2.  Inside Llewyn Davis
“Inside Llweyn Davis” doesn’t overwhelm you with greatness right away. You recognize that the Coen Brothers’ latest is very good, but how good doesn’t set in until later, when  you realize that you haven’t stopped thinking about it for three days. An in depth character study of a complex, deeply flawed protagonist, this is so much more than a bad-person-who-has-bad-things-happen-to-him story. Oscar Isaac gives a subtle, pitch-perfect performance as the titular folk singer, and no movie this year sticks with you quite like “Inside Llewn Davis.”

1.  Stoker

We can go round and round about whether or not “Stoker” is a horror film or not, but calling it one thing or another doesn’t lessen the impact of Park Chan-wook’s English-language debut one bit. Creepy and atmospheric at every turn, the “Oldboy” director is in top form as he crafts a delicate portrait of one hell of a dysfunctional family, using gorgeous cinematography and eerie performances all around to subvert your expectations at every turn.

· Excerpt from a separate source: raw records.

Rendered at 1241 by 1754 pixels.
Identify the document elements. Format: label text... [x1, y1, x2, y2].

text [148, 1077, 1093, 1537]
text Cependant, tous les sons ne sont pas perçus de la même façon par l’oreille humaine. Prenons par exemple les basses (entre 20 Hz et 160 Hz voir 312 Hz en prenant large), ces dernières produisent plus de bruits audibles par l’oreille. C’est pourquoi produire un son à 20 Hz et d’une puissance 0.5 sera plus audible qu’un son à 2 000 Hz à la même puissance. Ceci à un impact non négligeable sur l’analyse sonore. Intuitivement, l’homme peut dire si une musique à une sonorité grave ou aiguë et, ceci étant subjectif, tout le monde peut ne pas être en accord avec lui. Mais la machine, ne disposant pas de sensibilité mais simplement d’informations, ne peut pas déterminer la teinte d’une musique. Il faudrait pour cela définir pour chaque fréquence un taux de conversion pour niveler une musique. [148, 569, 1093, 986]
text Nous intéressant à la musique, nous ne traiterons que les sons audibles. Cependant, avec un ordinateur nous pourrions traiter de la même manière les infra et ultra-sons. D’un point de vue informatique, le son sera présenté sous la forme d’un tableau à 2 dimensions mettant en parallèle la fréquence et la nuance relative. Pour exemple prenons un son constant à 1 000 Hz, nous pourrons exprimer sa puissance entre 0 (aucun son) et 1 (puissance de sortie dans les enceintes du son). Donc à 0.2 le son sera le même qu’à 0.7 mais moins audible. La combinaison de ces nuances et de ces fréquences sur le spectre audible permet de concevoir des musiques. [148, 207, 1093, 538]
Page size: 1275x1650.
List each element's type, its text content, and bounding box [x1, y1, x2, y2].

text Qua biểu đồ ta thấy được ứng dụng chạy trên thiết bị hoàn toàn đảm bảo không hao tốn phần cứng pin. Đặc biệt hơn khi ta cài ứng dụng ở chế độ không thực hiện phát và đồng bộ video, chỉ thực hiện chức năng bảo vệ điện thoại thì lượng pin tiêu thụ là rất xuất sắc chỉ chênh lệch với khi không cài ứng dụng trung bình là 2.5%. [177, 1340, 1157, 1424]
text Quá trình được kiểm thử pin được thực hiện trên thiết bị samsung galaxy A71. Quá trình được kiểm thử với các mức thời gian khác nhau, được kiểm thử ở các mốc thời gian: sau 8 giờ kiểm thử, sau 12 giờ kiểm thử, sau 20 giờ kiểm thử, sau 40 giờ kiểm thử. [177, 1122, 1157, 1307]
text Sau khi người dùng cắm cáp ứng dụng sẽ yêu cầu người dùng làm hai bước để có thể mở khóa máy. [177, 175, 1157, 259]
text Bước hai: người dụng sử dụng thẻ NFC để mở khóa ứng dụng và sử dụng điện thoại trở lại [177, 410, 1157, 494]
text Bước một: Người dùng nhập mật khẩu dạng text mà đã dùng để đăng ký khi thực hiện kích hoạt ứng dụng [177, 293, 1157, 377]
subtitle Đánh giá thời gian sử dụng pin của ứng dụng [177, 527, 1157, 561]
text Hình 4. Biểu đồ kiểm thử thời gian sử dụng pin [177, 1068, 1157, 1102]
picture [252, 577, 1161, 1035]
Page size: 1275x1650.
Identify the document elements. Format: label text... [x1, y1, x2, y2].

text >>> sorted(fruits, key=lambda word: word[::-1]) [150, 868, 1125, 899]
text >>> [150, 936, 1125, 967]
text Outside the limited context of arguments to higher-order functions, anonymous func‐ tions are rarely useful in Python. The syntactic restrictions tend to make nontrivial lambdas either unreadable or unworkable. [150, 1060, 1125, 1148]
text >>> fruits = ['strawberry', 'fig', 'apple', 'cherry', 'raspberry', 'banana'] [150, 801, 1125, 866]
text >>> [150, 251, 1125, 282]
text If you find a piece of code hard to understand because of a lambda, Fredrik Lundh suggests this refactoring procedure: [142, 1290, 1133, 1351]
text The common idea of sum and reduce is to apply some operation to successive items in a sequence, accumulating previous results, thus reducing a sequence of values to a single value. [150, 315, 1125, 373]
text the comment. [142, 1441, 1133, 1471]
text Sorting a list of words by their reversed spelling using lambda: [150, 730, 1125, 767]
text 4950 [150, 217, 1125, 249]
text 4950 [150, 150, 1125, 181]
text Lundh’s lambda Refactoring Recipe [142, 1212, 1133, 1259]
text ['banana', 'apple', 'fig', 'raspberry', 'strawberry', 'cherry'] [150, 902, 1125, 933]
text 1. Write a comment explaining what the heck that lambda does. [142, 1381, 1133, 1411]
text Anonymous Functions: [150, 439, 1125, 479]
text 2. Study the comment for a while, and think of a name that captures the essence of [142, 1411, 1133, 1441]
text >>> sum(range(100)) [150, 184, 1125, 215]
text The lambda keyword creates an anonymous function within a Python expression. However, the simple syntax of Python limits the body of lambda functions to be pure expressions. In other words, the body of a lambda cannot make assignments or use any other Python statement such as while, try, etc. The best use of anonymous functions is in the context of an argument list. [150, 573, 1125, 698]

Honorable Mentions. Some of these almost made the list, others are movies that I just think should be getting a little bit more love. Either way, they’re all damn fine films that you should run out and see if you haven’t already.

“12 Years A Slave”—Bold and important, Steve McQueen’s latest offers a brilliant, unflinching look at the ugliest chapter in our collective history. When you talk about actors like Chiwetel Ejiofor and Michael Fassbender giving career performances, that’s really saying something. As great as “12 Years A Slave” is, and maybe it should be on my list—if I eventually regret leaving one off, it’ll likely be this one—it’s great exactly how you expect it to be. You walk out of the theater having seen the precise movie you thought you were going to, and as moving as it is, that leaves something to be desired.

“Nebraska”—Another very good movie, the story in Alexander Payne’s newest has a few quirks to set it apart, but the events unfold in a predictable manner. You should still give it a look for the three leads. Bruce Dern, June Squibb, and Will Forte are incredible, and form the real soul of the film. Who would have ever have thought I’d be trying to convince you that the guy who played MacGruber gave one of the best performances of the year?

Sightseers”—Ben Wheatley is a twisted dude. His pitch-black comedy, “Sightseers,” while hilarious, is as bleak and brutal as any horror film. He plumbs the depth of depravity and violence that lurk just below the surface of the seemingly mundane, and the result is as funny as it is unsettling.

Only God Forgives”—Nicholas Winding Refn’s hallucinatory Freudian dream is the other that I may eventually regret leaving off of this list. No film has been more divisive this year, finding a home on many best as well worst lists. I do understand why people don’t like it, but I absolutely love it. Cries of style over substance began ringing out as soon as the film debuted in Cannes, and while aesthetic is definitely a chief concern, what a style. Gorgeous and moody, “Only God Forgives” is practically a silent film, a near master’s course in nonverbal filmmaking.

This is the End”—Hilarious and blasphemous, “This is the End” is the year’s best, foul-mouthed comedy, and worth watching for the mass celebrity deaths alone.

You’re Next”—Not the most original home invasion horror film out there, the long-delayed “You’re Next” finally showed up and delivered a fun jolt of genre fun.